L’aluminium dans les vaccins : à quoi sert-il ?

L’aluminium est un adjuvant indispensable au bon fonctionnement de certains vaccins. Son rôle, est de renforcer notre réponse immunitaire et de la maintenir active plus longtemps. Sans aluminium, les vaccins, tel que le tétanos, ne nous protégeraient que quelques mois, augmentant ainsi le risque de contraction de la maladie. Grâce à l’aluminium, les vaccinations et rappels sont rares.

Les résultats de l’ANSM sont-ils réellement inquiétants ?

L’étude publiée par l’ANSM tend à démontrer que l’ aluminium présent dans les vaccins, pourrait présenter des risques pour la personne, même à faible dose. Des effets neurotoxiques ont été expérimentés et observés chez des souris. Cependant, comme le précise, elle-même, l’ANSM, ces études demandent des approfondissements et ne doivent pas être encore prises au pied de la lettre, comme le souligne Alain Fischer (expert en immunologie pédiatrique), très critique sur ces résultats. D’autant plus que – jusqu’à aujourd’hui – aucune autre étude scientifique n’a pu permettre d’établir ce lien.

Autre élément étrange : ces problèmes neurologiques, sur les souris, n’ont été observés qu’en France. En effet, d’autres pays comme l’Allemagne ou l’Angleterre ont également réalisé ce genre de tests, sans obtenir de résultats semblables.

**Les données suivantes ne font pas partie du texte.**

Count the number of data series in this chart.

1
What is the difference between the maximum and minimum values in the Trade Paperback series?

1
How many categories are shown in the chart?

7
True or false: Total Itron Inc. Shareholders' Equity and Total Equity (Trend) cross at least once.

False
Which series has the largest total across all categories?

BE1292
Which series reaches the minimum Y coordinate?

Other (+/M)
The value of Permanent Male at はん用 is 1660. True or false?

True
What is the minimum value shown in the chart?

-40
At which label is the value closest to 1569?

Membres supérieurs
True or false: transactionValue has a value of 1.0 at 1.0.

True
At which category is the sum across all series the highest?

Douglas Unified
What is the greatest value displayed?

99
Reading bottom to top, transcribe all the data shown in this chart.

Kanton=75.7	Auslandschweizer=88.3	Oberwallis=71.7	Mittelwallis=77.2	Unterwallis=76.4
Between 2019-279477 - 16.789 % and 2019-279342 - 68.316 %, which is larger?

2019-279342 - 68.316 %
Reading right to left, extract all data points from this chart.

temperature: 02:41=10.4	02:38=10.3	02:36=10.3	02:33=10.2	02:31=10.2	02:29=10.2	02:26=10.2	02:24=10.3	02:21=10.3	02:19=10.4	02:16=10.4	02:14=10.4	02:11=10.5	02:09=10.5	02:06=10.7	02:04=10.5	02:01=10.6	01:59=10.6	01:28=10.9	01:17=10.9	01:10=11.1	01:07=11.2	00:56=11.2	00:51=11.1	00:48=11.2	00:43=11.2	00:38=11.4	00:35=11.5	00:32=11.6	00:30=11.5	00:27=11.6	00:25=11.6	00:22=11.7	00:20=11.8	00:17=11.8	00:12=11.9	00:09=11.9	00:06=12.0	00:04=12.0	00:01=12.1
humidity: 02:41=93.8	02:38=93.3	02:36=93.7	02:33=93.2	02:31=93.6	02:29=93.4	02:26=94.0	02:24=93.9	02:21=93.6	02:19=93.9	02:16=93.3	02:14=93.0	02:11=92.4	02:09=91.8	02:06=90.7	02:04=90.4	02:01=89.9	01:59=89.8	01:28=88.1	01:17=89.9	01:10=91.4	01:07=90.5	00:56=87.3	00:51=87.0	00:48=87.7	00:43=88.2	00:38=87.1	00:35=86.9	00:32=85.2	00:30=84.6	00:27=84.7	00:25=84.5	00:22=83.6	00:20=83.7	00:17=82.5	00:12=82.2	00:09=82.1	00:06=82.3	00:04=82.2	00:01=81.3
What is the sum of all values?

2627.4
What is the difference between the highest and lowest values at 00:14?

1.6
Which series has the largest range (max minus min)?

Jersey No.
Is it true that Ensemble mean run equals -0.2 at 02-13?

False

Actuellement, la balance risques/bénéfices reste largement positive en faveur du vaccin. L’aluminium est l’adjugent le plus stable et le plus toléré par l’être humain. En effet, d’autres adjuvants avaient déjà été testés dans le passé, dans l’objectif de trouver une alternative à l’aluminium, sans succès. Par exemple, les adjuvants à base de squalène, se sont révélés être moins bien tolérés et à l’origine d’effets secondaires inquiétants, tel que des douleurs au niveau du point d’injection ou des rougeurs.